Here’s where I think DeLong goes wrong: by dismissing the effect of (2) – news. He dismisses it practically at the beginning of his analysis. Possibly this is because he welcomes the Obama victory. So, news hasn’t changed much, he says (or anyway, there’s no bad news to speak of), so that can’t be part of the explanation.
Oh, but I think it can.
The United States – the most important economy in the world, and the locus of the housing bubble – was going to change its governing regime. Obvious this was known prior to 2007 but it was a looming event in 2007, something that could no longer be ignored, because it was coming up. And not only that but Bush’s popularity had plummeted, making a party change all that more likely. So if the markets had gotten used to one regime – Bush, and his cabinet, and whatever they tend to do or not do, good or bad – they would have had to start incorporating into their thinking the fact that this regime and all its patterns were likely to change significantly.

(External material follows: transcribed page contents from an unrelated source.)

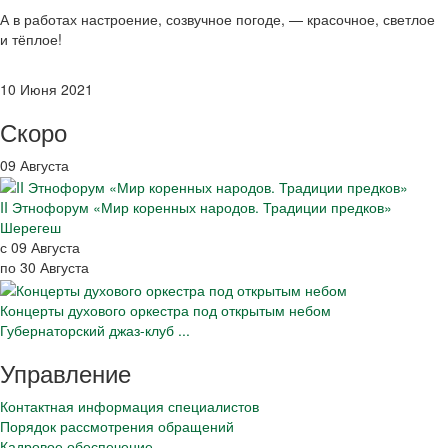
А в работах настроение, созвучное погоде, — красочное, светлое
и тёплое!
10 Июня 2021
Скоро
09 Августа
II Этнофорум «Мир коренных народов. Традиции предков»
Шерегеш
с 09 Августа
по 30 Августа
Концерты духового оркестра под открытым небом
Губернаторский джаз-клуб ...
Управление
Контактная информация специалистов
Порядок рассмотрения обращений
Кадровое обеспечение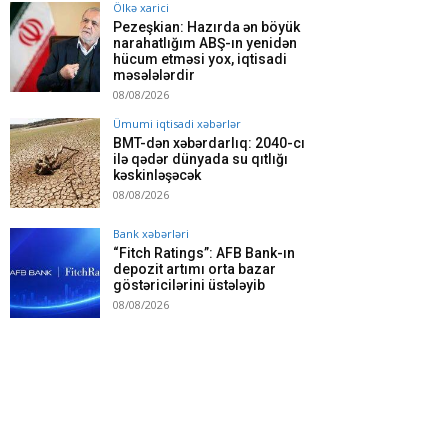
Ölkə xarici
Pezeşkian: Hazırda ən böyük
narahatlığım ABŞ-ın yenidən
hücum etməsi yox, iqtisadi
məsələlərdir
08/08/2026
Ümumi iqtisadi xəbərlər
BMT-dən xəbərdarlıq: 2040-cı
ilə qədər dünyada su qıtlığı
kəskinləşəcək
08/08/2026
Bank xəbərləri
“Fitch Ratings”: AFB Bank-ın
depozit artımı orta bazar
göstəricilərini üstələyib
08/08/2026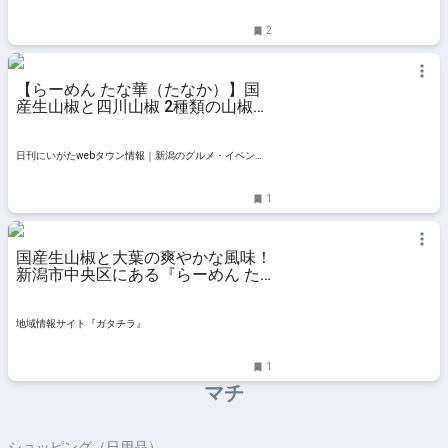
2
【らーめん たな華（たなか）】国
産生山椒と四川山椒 2種類の山椒が
決め手！体の芯からポカポカになれ
るマーボー麺｜新潟市中央区出来島
日刊にいがたwebタウン情報｜新潟のグルメ・イベン
ト・おでかけ・街ネタを毎日更新
1
国産生山椒と大葉の爽やかな風味！
新潟市中央区にある『らーめん た
な華』の人気マーボー麺を食べてみ
た！ - 地域情報サイト『ガタチラ』
地域情報サイト『ガタチラ』
1
マチ
ショッピング（日用品）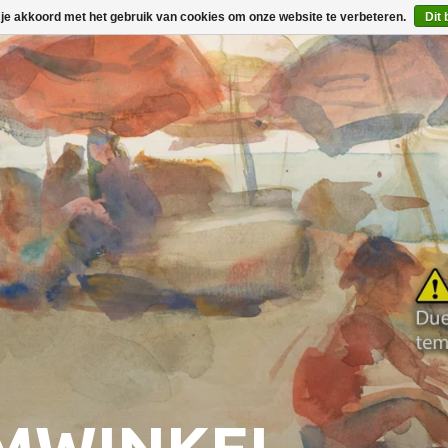
 je akkoord met het gebruik van cookies om onze website te verbeteren.
Dit 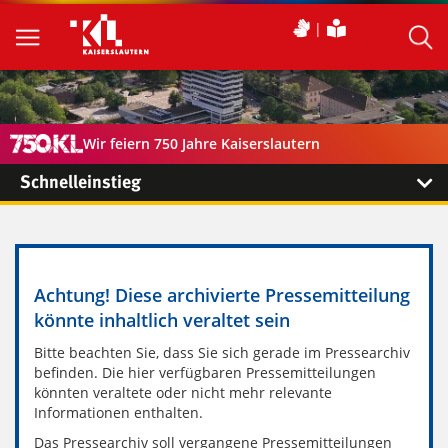
Wir feiern 750 Jahre Kaiserslautern
Schnelleinstieg
Achtung! Diese archivierte Pressemitteilung
könnte inhaltlich veraltet sein
Bitte beachten Sie, dass Sie sich gerade im Pressearchiv
befinden. Die hier verfügbaren Pressemitteilungen
könnten veraltete oder nicht mehr relevante
Informationen enthalten.
Das Pressearchiv soll vergangene Pressemitteilungen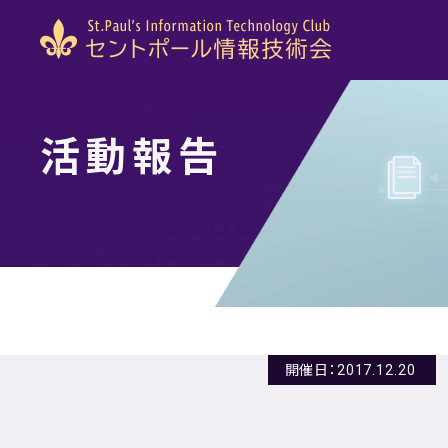
活動報告
開催日：2017.12.20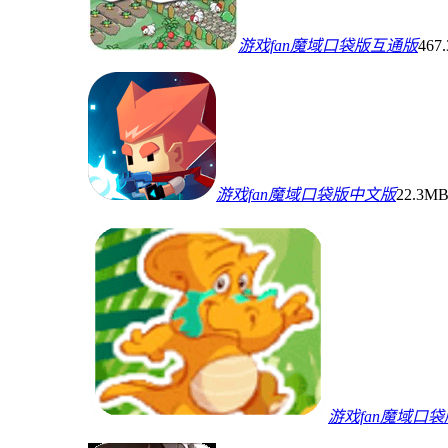
游戏fan魔域口袋版互通版
467
游戏fan魔域口袋版中文版
22.3M
游戏fan魔域口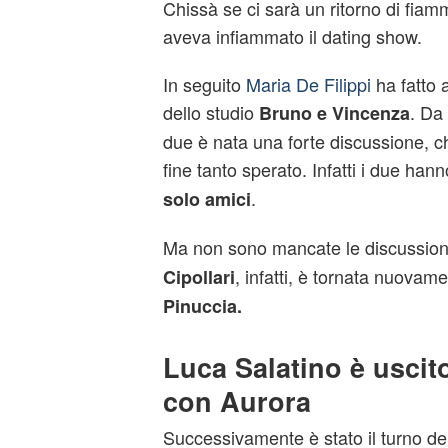
Chissà se ci sarà un ritorno di fiam
aveva infiammato il dating show.
In seguito
Maria De Filippi
ha fatto 
dello studio
. Da 
Bruno e Vincenza
due è nata una forte discussione, ch
fine tanto sperato. Infatti i due han
.
solo amici
Ma non sono mancate le discussioni
, infatti, è tornata nuovame
Cipollari
Pinuccia.
Luca Salatino è uscit
con Aurora
Successivamente è stato il turno del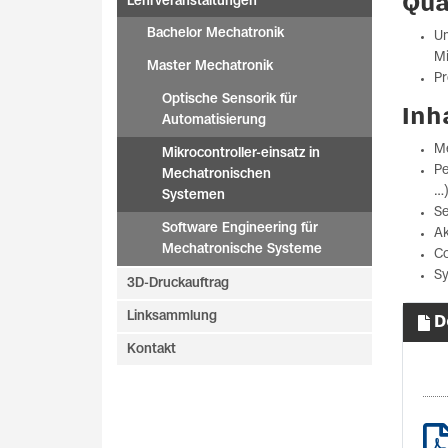
Qua
Lehrveranstaltungen
Bachelor Mechatronik
Um
Mi
Master Mechatronik
Pr
Optische Sensorik für
Inh
Automatisierung
Me
Mikrocontroller-einsatz in
Pe
Mechatronischen
…)
Systemen
Se
Software Engineering für
A
Mechatronische Systeme
C
Sy
3D-Druckauftrag
Linksammlung
D
Kontakt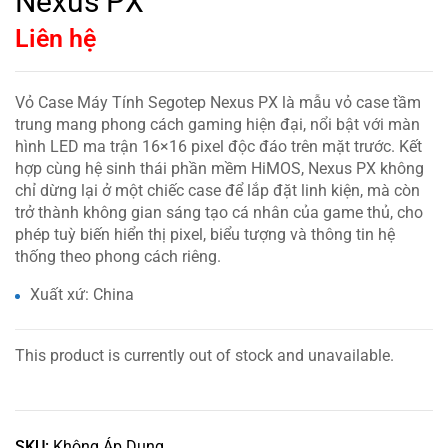
Nexus PX
Liên hệ
Vỏ Case Máy Tính Segotep Nexus PX là mẫu vỏ case tầm
trung mang phong cách gaming hiện đại, nổi bật với màn
hình LED ma trận 16×16 pixel độc đáo trên mặt trước. Kết
hợp cùng hệ sinh thái phần mềm HiMOS, Nexus PX không
chỉ dừng lại ở một chiếc case để lắp đặt linh kiện, mà còn
trở thành không gian sáng tạo cá nhân của game thủ, cho
phép tuỳ biến hiển thị pixel, biểu tượng và thông tin hệ
thống theo phong cách riêng.
Xuất xứ: China
This product is currently out of stock and unavailable.
SKU:
Không Áp Dụng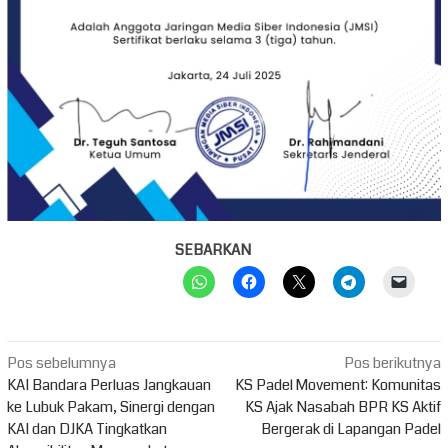
SEBARKAN
Navigasi
Pos sebelumnya
Pos berikutnya
pos
KAI Bandara Perluas Jangkauan
KS Padel Movement: Komunitas
ke Lubuk Pakam, Sinergi dengan
KS Ajak Nasabah BPR KS Aktif
KAI dan DJKA Tingkatkan
Bergerak di Lapangan Padel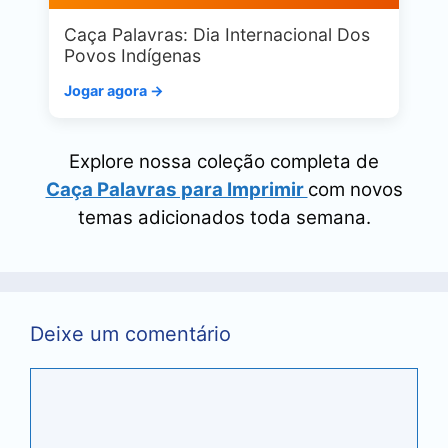
Caça Palavras: Dia Internacional Dos
Povos Indígenas
Jogar agora →
Explore nossa coleção completa de
Caça Palavras para Imprimir
com novos
temas adicionados toda semana.
Deixe um comentário
Comentário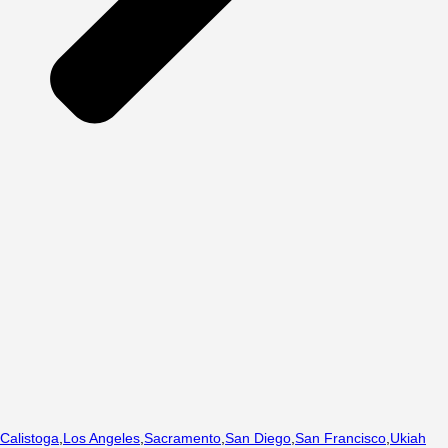
Calistoga
,
Los Angeles
,
Sacramento
,
San Diego
,
San Francisco
,
Ukiah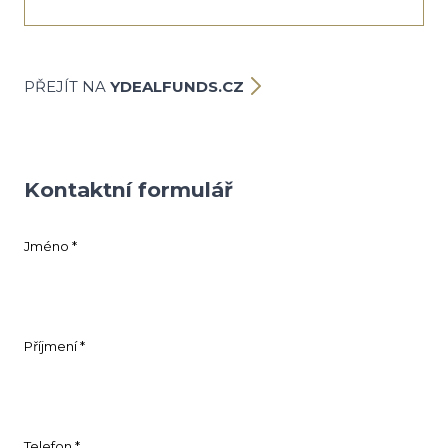
PŘEJÍT NA
YDEALFUNDS.CZ
Kontaktní formulář
Jméno *
Příjmení *
Telefon *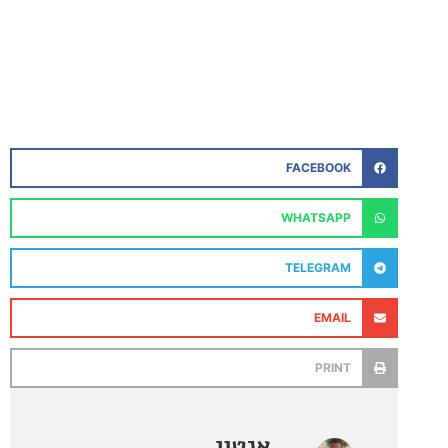
FACEBOOK
WHATSAPP
TELEGRAM
EMAIL
PRINT
אנטון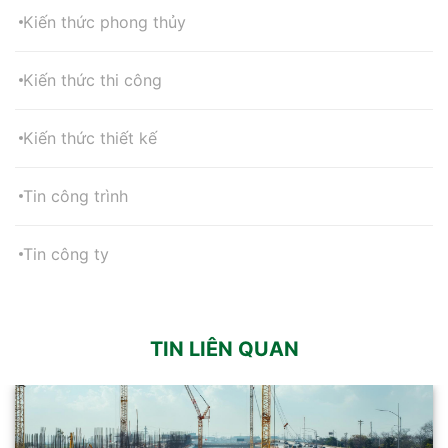
Kiến thức phong thủy
Kiến thức thi công
Kiến thức thiết kế
Tin công trình
Tin công ty
TIN LIÊN QUAN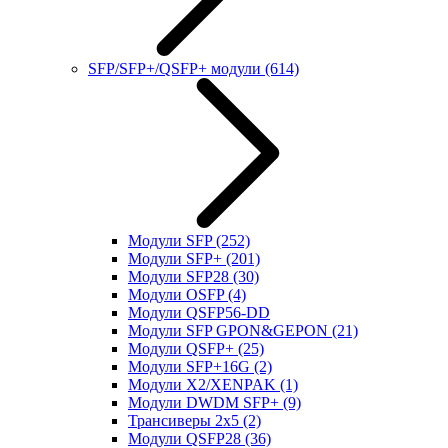
SFP/SFP+/QSFP+ модули
(614)
Модули SFP
(252)
Модули SFP+
(201)
Модули SFP28
(30)
Модули OSFP
(4)
Модули QSFP56-DD
Модули SFP GPON&GEPON
(21)
Модули QSFP+
(25)
Модули SFP+16G
(2)
Модули X2/XENPAK
(1)
Модули DWDM SFP+
(9)
Трансиверы 2x5
(2)
Модули QSFP28
(36)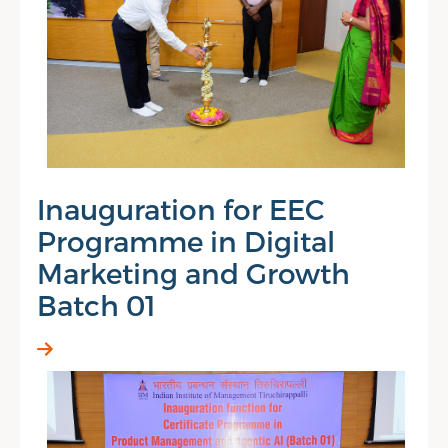
Inauguration for EEC
Programme in Digital
Marketing and Growth
Batch 01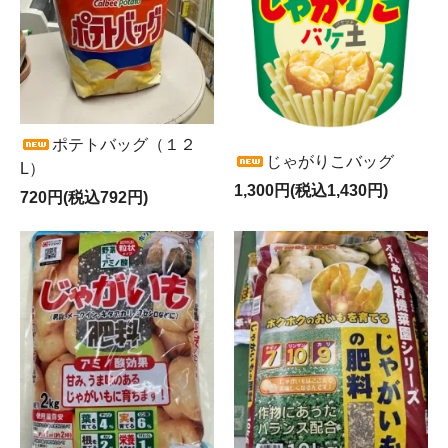
ポテトバッグ（１２
じゃがりこバッグ
L）
1,300円(税込1,430円)
720円(税込792円)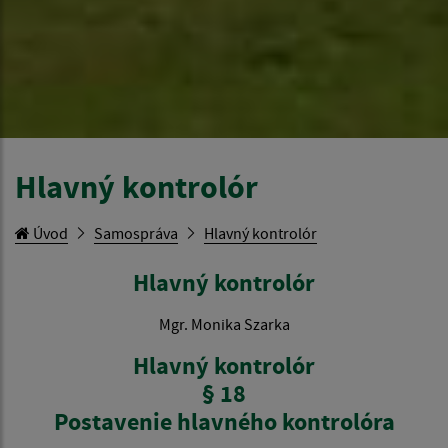
Hlavný kontrolór
Úvod
Samospráva
Hlavný kontrolór
Hlavný kontrolór
Mgr. Monika Szarka
Hlavný kontrolór
§ 18
Postavenie hlavného kontrolóra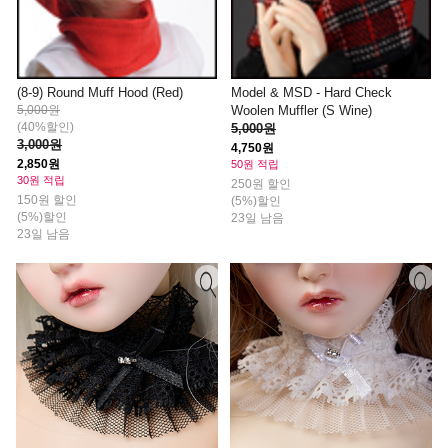
(8-9) Round Muff Hood (Red)
Model & MSD - Hard Check
5,000원
Woolen Muffler (S Wine)
(40%할인)
5,000원
3,000원
4,750원
2,850원
50원 적립
30원 적립
250원 할인
150원 할인
(5%)할인
(5%)할인
23일 남음
23일 남음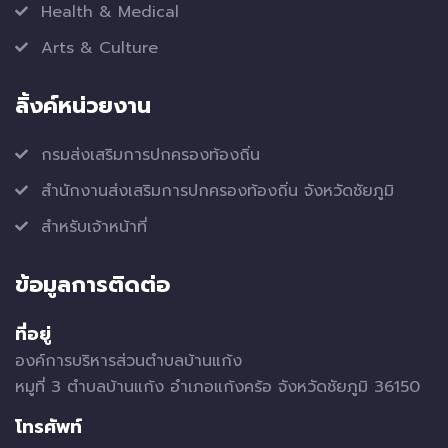
Health & Medical
Arts & Culture
ลิ้งค์หน่วยงาน
กรมส่งเสริมการปกครองท้องถิ่น
สำนักงานส่งเสริมการปกครองท้องถิ่น จังหวัดชัยภูมิ
สำหรับเจ้าหน้าที่
ข้อมูลการติดต่อ
ที่อยู่
องค์การบริหารส่วนตำบลบ้านแก้ง
หมูที่ 3 ตำบลบ้านแก้ง อำเภอแก้งคร้อ จังหวัดชัยภูมิ 36150
โทรศัพท์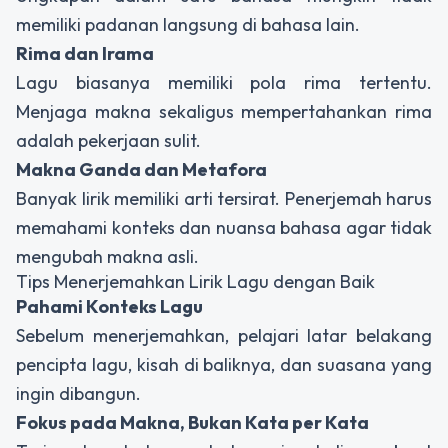
memiliki padanan langsung di bahasa lain.
Rima dan Irama
Lagu biasanya memiliki pola rima tertentu.
Menjaga makna sekaligus mempertahankan rima
adalah pekerjaan sulit.
Makna Ganda dan Metafora
Banyak lirik memiliki arti tersirat. Penerjemah harus
memahami konteks dan nuansa bahasa agar tidak
mengubah makna asli.
Tips Menerjemahkan Lirik Lagu dengan Baik
Pahami Konteks Lagu
Sebelum menerjemahkan, pelajari latar belakang
pencipta lagu, kisah di baliknya, dan suasana yang
ingin dibangun.
Fokus pada Makna, Bukan Kata per Kata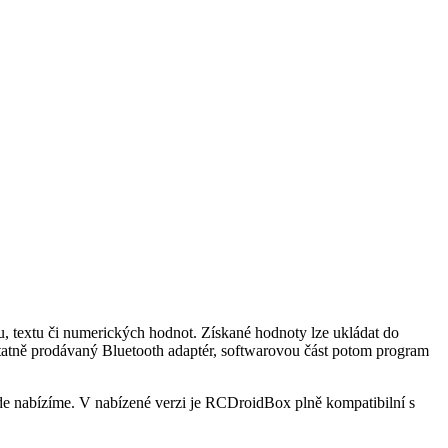
, textu či numerických hodnot. Získané hodnoty lze ukládat do
statně prodávaný Bluetooth adaptér, softwarovou část potom program
e nabízíme. V nabízené verzi je RCDroidBox plně kompatibilní s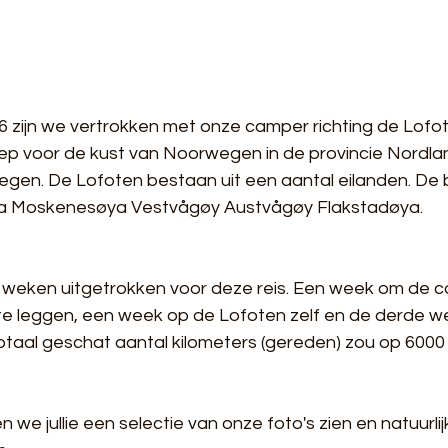
 zijn we vertrokken met onze camper richting de Lofot
oep voor de kust van Noorwegen in de provincie Nordlan
en. De Lofoten bestaan uit een aantal eilanden. De b
a Moskenesøya Vestvågøy Austvågøy Flakstadøya.
weken uitgetrokken voor deze reis. Een week om de ca
te leggen, een week op de Lofoten zelf en de derde 
 Totaal geschat aantal kilometers (gereden) zou op 6000
ten we jullie een selectie van onze foto's zien en natuurlij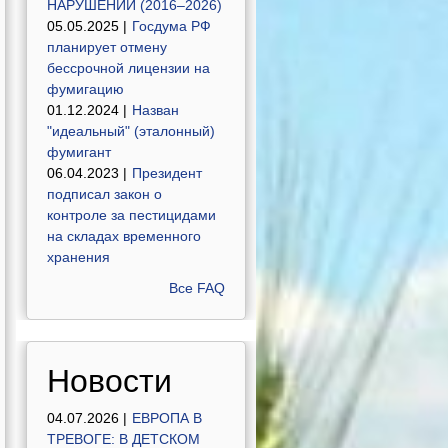
НАРУШЕНИЙ (2016–2026)
05.05.2025 |
Госдума РФ
планирует отмену
бессрочной лицензии на
фумигацию
01.12.2024 |
Назван
"идеальный" (эталонный)
фумигант
06.04.2023 |
Президент
подписал закон о
контроле за пестицидами
на складах временного
хранения
Все FAQ
Новости
04.07.2026 |
ЕВРОПА В
ТРЕВОГЕ: В ДЕТСКОМ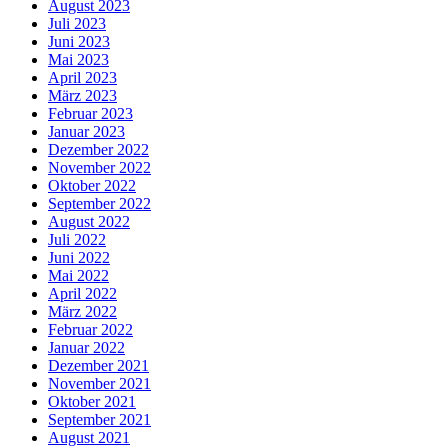
August 2023
Juli 2023
Juni 2023
Mai 2023
April 2023
März 2023
Februar 2023
Januar 2023
Dezember 2022
November 2022
Oktober 2022
September 2022
August 2022
Juli 2022
Juni 2022
Mai 2022
April 2022
März 2022
Februar 2022
Januar 2022
Dezember 2021
November 2021
Oktober 2021
September 2021
August 2021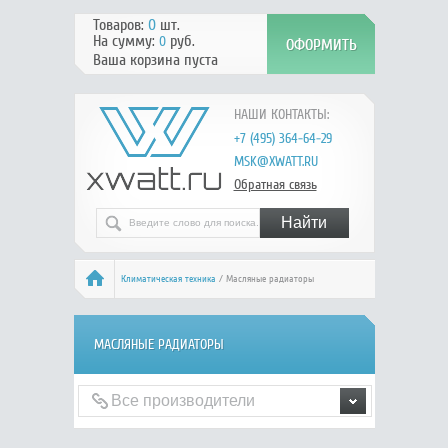
Товаров:
0
шт.
На сумму:
руб.
0
Ваша корзина пуста
НАШИ КОНТАКТЫ:
+7 (495) 364-64-29
MSK@XWATT.RU
Обратная связь
Климатическая техника
/ Масляные радиаторы
МАСЛЯНЫЕ РАДИАТОРЫ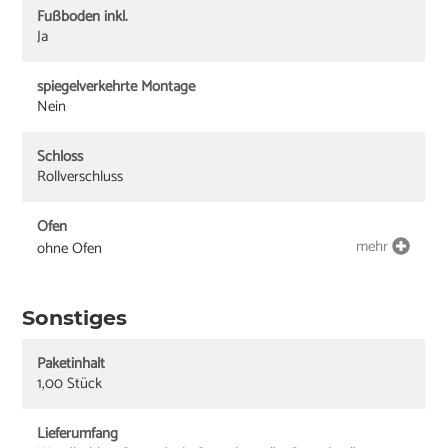
Fußboden inkl.
Ja
spiegelverkehrte Montage
Nein
Schloss
Rollverschluss
Ofen
mehr
ohne Ofen
Sonstiges
Paketinhalt
1,00 Stück
Lieferumfang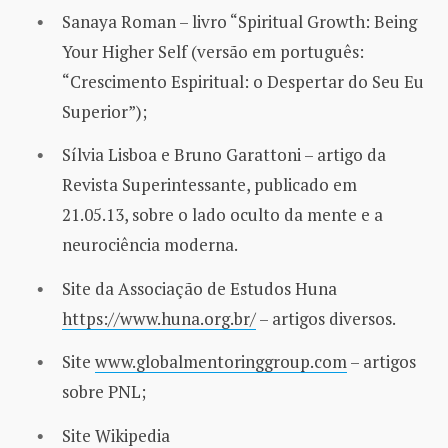
Sanaya Roman – livro “Spiritual Growth: Being
Your Higher Self (versão em português:
“Crescimento Espiritual: o Despertar do Seu Eu
Superior”);
Sílvia Lisboa e Bruno Garattoni – artigo da
Revista Superintessante, publicado em
21.05.13, sobre o lado oculto da mente e a
neurociência moderna.
Site da Associação de Estudos Huna
https://www.huna.org.br/
– artigos diversos.
Site
www.globalmentoringgroup.com
– artigos
sobre PNL;
Site Wikipedia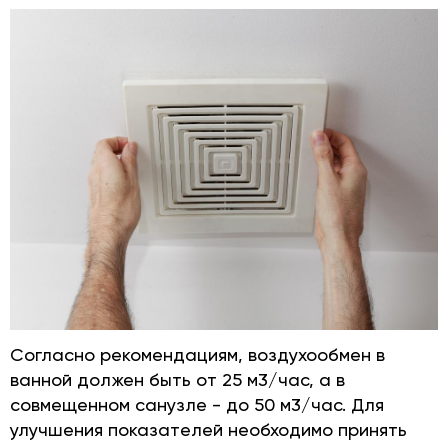
Согласно рекомендациям, воздухообмен в
ванной должен быть от 25 м3/час, а в
совмещенном санузле - до 50 м3/час. Для
улучшения показателей необходимо принять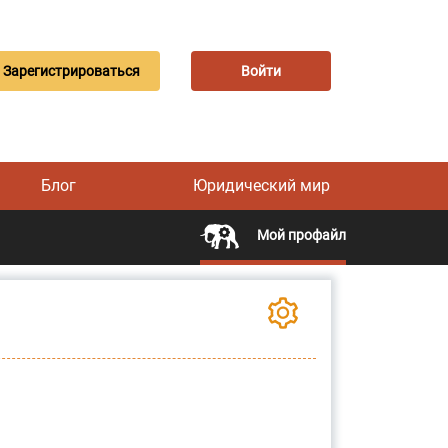
Зарегистрироваться
Войти
Блог
Юридический мир
Мой профайл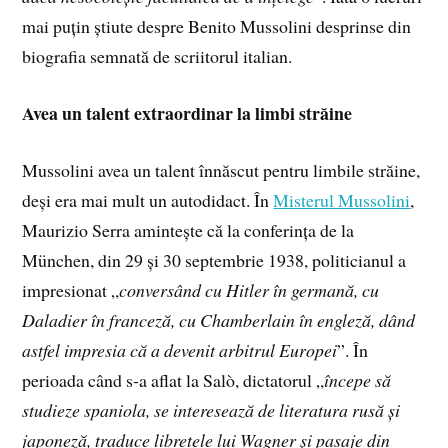
mai puțin știute despre Benito Mussolini desprinse din
biografia semnată de scriitorul italian.
Avea un talent extraordinar la limbi străine
Mussolini avea un talent înnăscut pentru limbile străine,
deși era mai mult un autodidact. În
Misterul Mussolini
,
Maurizio Serra amintește că la conferința de la
München, din 29 și 30 septembrie 1938, politicianul a
impresionat „
conversând cu Hitler în germană, cu
Daladier în franceză, cu Chamberlain în engleză, dând
astfel impresia că a devenit arbitrul Europei
”. În
perioada când s-a aflat la Salò, dictatorul „
începe să
studieze spaniola, se interesează de literatura rusă și
japoneză, traduce libretele lui Wagner și pasaje din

I know this is simplistic thinking but the more I think about it the more striking it is – the tech stock bubble collapsed in ’99-’00, the housing bubble collapsed in ’07-08. What did both of those time periods have in common?
Regime uncertainty. One long regime going to end, and a far different regime possibly due to take over. I’m not saying this as a way of calling the Obama Presidency (or the Bush Presidency) bad (or good); I’m just saying.
I suspect the effect of regime uncertainty on the markets is being wildly underestimated by most commentators.